Но на всякий случай я делал вид, что ищу камешек в туфле.
– Конечно, женщины у меня были. Всякие-разные кратковременные. Привязываться к женщине я не хотел, да и, честно-то говоря, уже не мог. Да-с. И в смысле истраченной души, да и в самом простом смысле тоже. Моя мужская энергия, вы понимаете, о чем я? Она как-то с годами стала уменьшаться, и скоро улетучилась почти совсем… Вместе с ней пропадало и желание. Я не принадлежал к числу похотливых импотентов, бессильных эротоманов-фантазеров. Я был, так сказать, целостной личностью. Как это по-русски? Кохирент? Или интегрейтед? Но иногда под утро мне снились соблазнительные сны, ну и вместе с ними… – он сделал краткую паузу.
– Я вас понял, – сказал я.
– Вот и отлично! – он взмахнул рукой. – Вы правильно поняли. По утрам я нередко ощущал краткое возвращение мужской энергии. Да и желания тоже возвращались. Но ненадолго. Буквально на десять минут. В эти минуты мне хотелось испытать прежнюю негу и страсть. Но как это сделать? Я ведь живу один, без жены-любовницы-партнерши. Бросаться к телефону и звонить «девушке по вызову»? А? – и он замолчал, вопросительно глядя на меня.
– Ну, например…
– Ах, да что вы такое говорите! Я же вам сказал, что все это на десять, самое большое на пятнадцать минут! Пока дозвонишься, уже всё… В конце концов я посоветовался с Дарьей Николаевной, и мы сделали так. Мы пригласили – вернее, она пригласила – двух-трех девушек на постоянное житье. Вернее, чтобы они здесь ночевали. Я же говорю, квартира у меня огромная, мы им выделили комнату рядом со спальней.

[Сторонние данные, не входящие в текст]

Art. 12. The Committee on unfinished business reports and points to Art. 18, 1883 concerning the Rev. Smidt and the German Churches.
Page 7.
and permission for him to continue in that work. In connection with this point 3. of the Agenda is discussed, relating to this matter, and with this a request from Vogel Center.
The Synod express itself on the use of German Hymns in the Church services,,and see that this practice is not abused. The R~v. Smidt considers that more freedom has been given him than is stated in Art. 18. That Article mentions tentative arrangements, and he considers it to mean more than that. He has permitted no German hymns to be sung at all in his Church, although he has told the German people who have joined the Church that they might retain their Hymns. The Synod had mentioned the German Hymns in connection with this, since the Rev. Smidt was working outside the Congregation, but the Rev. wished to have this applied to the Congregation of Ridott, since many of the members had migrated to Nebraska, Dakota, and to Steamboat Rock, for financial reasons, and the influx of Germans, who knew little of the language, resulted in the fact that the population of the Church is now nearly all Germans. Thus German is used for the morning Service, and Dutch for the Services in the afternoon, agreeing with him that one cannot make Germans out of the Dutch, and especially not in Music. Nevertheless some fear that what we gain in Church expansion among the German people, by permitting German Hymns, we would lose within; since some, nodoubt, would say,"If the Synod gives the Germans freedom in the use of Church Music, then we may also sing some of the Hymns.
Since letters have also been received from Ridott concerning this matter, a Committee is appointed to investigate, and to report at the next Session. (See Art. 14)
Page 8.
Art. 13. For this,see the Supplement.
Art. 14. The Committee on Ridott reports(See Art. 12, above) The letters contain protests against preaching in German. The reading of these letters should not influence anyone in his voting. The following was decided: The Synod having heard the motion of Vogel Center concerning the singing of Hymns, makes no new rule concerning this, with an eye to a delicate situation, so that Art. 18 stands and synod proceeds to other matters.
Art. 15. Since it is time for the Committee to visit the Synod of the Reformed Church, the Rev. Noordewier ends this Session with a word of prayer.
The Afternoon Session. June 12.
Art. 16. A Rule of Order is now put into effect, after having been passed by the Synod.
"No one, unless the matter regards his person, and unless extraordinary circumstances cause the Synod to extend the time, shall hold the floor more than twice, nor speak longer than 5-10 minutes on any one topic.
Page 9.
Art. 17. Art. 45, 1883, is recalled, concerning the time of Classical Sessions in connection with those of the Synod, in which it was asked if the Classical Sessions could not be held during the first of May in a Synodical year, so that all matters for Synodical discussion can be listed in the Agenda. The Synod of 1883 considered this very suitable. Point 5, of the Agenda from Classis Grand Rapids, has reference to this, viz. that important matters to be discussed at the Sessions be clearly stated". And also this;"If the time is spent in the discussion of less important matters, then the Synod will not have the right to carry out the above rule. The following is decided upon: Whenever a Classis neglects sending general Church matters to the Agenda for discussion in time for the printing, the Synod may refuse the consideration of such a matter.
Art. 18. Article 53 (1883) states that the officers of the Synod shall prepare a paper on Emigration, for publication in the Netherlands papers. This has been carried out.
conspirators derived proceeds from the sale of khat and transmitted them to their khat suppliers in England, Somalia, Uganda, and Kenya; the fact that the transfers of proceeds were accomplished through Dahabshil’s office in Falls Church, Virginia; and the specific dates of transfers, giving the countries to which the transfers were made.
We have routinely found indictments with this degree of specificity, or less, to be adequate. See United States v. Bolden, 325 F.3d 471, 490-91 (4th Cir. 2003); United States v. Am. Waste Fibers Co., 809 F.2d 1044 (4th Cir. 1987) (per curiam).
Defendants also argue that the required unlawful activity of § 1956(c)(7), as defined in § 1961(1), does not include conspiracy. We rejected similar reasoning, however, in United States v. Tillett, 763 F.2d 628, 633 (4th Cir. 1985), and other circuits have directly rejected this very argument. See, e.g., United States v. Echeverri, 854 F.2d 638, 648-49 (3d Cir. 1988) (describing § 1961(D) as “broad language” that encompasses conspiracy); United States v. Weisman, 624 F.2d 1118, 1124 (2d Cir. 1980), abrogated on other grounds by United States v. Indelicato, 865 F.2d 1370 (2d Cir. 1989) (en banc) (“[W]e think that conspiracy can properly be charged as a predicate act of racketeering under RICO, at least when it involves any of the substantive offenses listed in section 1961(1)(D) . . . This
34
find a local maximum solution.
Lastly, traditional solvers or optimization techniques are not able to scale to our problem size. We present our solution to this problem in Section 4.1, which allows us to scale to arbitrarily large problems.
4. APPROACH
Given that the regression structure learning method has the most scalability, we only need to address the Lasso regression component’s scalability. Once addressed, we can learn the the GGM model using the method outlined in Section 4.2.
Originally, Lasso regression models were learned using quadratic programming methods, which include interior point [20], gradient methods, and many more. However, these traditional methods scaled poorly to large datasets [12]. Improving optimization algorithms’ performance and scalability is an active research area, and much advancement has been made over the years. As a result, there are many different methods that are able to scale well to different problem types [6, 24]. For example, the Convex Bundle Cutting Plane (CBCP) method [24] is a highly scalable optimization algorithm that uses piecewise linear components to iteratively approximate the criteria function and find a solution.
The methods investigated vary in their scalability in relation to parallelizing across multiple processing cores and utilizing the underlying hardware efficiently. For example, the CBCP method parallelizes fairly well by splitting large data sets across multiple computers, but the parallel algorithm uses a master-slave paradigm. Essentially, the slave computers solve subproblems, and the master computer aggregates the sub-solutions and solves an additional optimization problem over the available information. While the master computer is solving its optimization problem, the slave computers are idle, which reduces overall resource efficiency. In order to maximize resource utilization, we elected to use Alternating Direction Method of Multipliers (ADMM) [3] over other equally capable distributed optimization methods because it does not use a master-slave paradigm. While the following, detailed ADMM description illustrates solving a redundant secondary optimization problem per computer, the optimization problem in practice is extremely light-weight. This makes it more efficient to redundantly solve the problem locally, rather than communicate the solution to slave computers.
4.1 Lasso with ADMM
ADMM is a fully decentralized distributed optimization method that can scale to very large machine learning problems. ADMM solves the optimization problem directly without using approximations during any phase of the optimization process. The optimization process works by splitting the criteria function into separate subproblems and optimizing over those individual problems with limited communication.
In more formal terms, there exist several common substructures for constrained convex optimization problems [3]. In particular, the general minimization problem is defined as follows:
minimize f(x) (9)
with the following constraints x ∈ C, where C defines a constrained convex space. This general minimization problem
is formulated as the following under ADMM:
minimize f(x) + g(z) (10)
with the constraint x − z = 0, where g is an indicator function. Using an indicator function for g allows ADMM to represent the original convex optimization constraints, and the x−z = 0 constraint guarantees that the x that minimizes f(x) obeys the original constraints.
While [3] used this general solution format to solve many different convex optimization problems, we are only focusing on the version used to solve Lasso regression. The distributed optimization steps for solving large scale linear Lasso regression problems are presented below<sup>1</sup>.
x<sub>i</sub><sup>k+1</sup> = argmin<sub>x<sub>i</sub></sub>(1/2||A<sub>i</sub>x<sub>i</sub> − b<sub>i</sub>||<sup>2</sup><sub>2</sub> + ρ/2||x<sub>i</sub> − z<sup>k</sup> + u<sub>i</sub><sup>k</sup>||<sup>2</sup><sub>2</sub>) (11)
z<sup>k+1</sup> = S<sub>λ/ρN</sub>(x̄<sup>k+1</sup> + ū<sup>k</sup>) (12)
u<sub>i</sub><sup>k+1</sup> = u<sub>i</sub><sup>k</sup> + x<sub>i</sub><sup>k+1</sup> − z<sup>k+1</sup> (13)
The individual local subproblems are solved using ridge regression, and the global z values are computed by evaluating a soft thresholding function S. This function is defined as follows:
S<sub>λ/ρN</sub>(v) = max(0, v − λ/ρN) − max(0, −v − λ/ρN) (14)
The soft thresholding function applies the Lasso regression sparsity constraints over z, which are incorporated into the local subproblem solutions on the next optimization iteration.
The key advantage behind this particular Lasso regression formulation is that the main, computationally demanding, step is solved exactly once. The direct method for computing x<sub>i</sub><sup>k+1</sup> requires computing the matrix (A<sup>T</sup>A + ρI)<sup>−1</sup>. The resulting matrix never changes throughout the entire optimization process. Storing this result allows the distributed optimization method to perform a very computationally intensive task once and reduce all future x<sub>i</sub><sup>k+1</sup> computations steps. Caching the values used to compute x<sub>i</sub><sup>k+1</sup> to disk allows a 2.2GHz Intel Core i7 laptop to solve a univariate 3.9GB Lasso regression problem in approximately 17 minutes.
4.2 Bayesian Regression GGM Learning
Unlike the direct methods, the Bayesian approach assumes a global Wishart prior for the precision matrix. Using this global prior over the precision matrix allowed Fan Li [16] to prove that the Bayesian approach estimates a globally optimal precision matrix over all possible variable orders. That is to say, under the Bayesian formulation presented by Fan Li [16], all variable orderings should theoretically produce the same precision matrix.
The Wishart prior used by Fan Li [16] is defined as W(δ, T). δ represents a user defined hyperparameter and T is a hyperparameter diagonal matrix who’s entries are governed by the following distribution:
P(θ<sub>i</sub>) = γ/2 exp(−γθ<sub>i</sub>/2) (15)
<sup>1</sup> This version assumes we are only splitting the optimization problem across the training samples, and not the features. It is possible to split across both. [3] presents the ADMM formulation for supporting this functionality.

– То есть чтобы они тут же прыг-скок, как только, так сразу? – мне стало еще интереснее.
– Именно! Правильно!
– А почему две-три?
– У космонавта всегда есть дублер. Мало ли что!
– То есть вы, вместе с вашей горничной, наняли проституток? Как бы на постоянную работу?
Он тяжело вздохнул.
– Вы правы. Да, да, именно! – он вздохнул еще тяжелее. – Это ведь мерзко, это ведь гнусно – нанимать проституток. Особенно в свете новейшей морали. Говорят, в Швеции клиентов наказывают еще строже, чем самих проституток. Впрочем, это и по старой морали тоже не шибко хорошо. Я был самодовольный богатый дурак. Нет, я не прошу снисхождения, я просто объясняю. Я думал, что даю девушкам заработать, причем неплохо. О нравственной стороне дела я не думал совсем. Но жизнь меня наказала. Судьба наказала. Бог наказал.
– Слишком строго наказал вас Бог за пользование платными секс-услугами, – я усмехнулся. – Строже, чем в Швеции. Не обижайтесь. На месте Бога я бы ограничился крупным штрафом…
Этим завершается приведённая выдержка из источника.